St John’s Gate
Lonely Planet review for St John’s Gate
This surprisingly out-of-place medieval gate cutting across St John’s Lane is no modern folly, but the real deal. It dates from the early 16th century and was heavily restored 300 years later. During the Crusades, the Knights of St John of Jerusalem, soldiers who took on a nursing role, established a priory in Clerkenwell that originally covered around 4 hectares. The gate was built in 1504 as a grand entrance to their church, St John’s Clerkenwell in St John’s Sq. Although most of the buildings were destroyed when Henry VIII dissolved every priory in the country between 1536 and 1540, the gate lived on. It had a varied afterlife, not least as a Latin-speaking coffee house run, without much success, by William Hogarth’s father during Queen Anne’s reign.

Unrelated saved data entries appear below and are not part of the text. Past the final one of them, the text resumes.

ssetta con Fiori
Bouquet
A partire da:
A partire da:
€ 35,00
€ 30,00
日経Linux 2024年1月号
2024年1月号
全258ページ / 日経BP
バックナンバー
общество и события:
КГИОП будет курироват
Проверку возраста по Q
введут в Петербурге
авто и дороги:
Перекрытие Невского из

The restoration dates from the period when it housed the Old Jerusalem Tavern in the 19th century. A pub of (almost) that name can now be found round the corner on Britton St. Inside St John’s Gate is the small Order of St John Museum. Definitely try to time your visit for one of the guided tours of the gate and the restored church remains, though. This includes the fine Norman crypt with a sturdy alabaster monument commemorating a Castilian knight (1575); a battered monument portraying the last prior, William Weston, as a skeleton in a shroud; and stained-glass windows showing the main figures in the story. You’ll also be shown the sumptuous Chapter Hall where the Chapter General of the Order meets every three months.